**Instruction**
Everything from the line containing "X197001100Y-142253600D01*" to the last line of the data below should be copied word for word, and nothing else.

**Information provided**

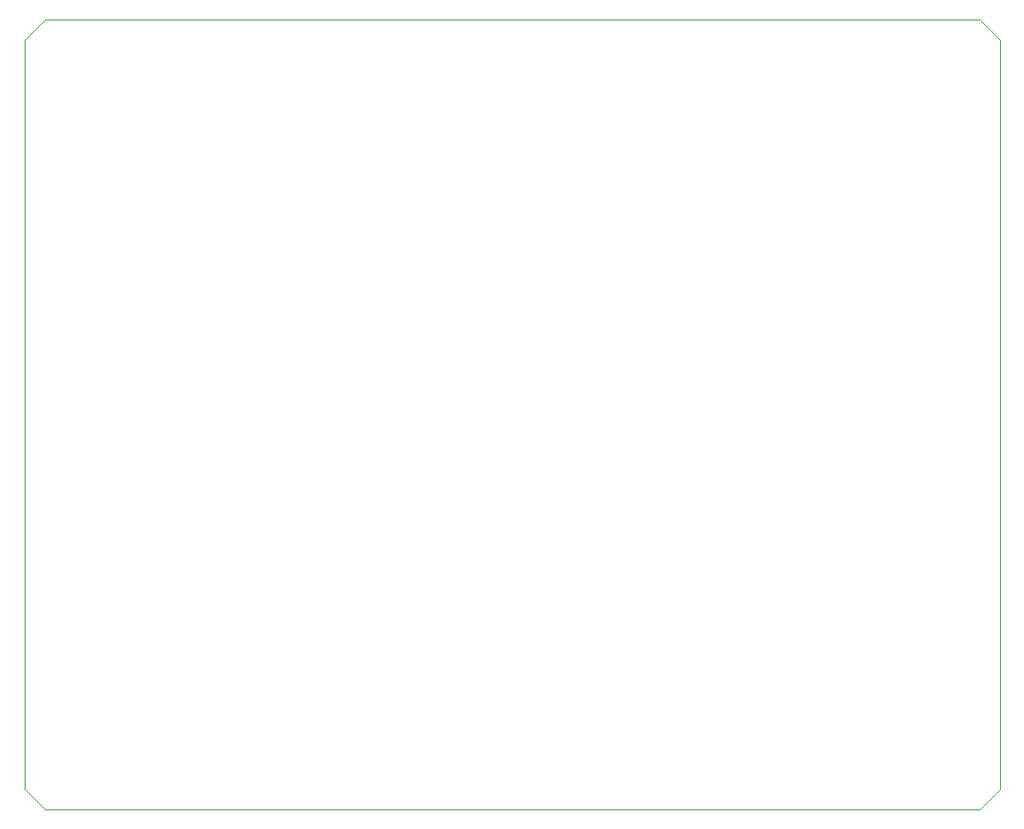
<source format=gm1>
G04 #@! TF.GenerationSoftware,KiCad,Pcbnew,9.0.7*
G04 #@! TF.CreationDate,2026-01-18T21:54:30+01:00*
G04 #@! TF.ProjectId,dumbpad,64756d62-7061-4642-9e6b-696361645f70,rev?*
G04 #@! TF.SameCoordinates,Original*
G04 #@! TF.FileFunction,Profile,NP*
%FSLAX46Y46*%
G04 Gerber Fmt 4.6, Leading zero omitted, Abs format (unit mm)*
G04 Created by KiCad (PCBNEW 9.0.7) date 2026-01-18 21:54:30*
%MOMM*%
%LPD*%
G01*
G04 APERTURE LIST*
G04 #@! TA.AperFunction,Profile*
%ADD10C,0.050000*%
G04 #@! TD*
G04 APERTURE END LIST*
D10*
X100001100Y-67753600D02*
X100001100Y-142253600D01*
X102001100Y-144253600D02*
X195001100Y-144253600D01*
X100001100Y-142253600D02*
X102001100Y-144253600D01*
X197001100Y-142253600D02*
X197001100Y-67753600D01*
X195001100Y-65753600D02*
X102001100Y-65753600D01*
X195001100Y-144253600D02*
X197001100Y-142253600D01*
X102001100Y-65753600D02*
X100001100Y-67753600D01*
X197001100Y-67753600D02*
X195001100Y-65753600D01*
M02*

</source>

**Response to the task**
X197001100Y-142253600D01*
X102001100Y-65753600D02*
X100001100Y-67753600D01*
X197001100Y-67753600D02*
X195001100Y-65753600D01*
M02*

</source>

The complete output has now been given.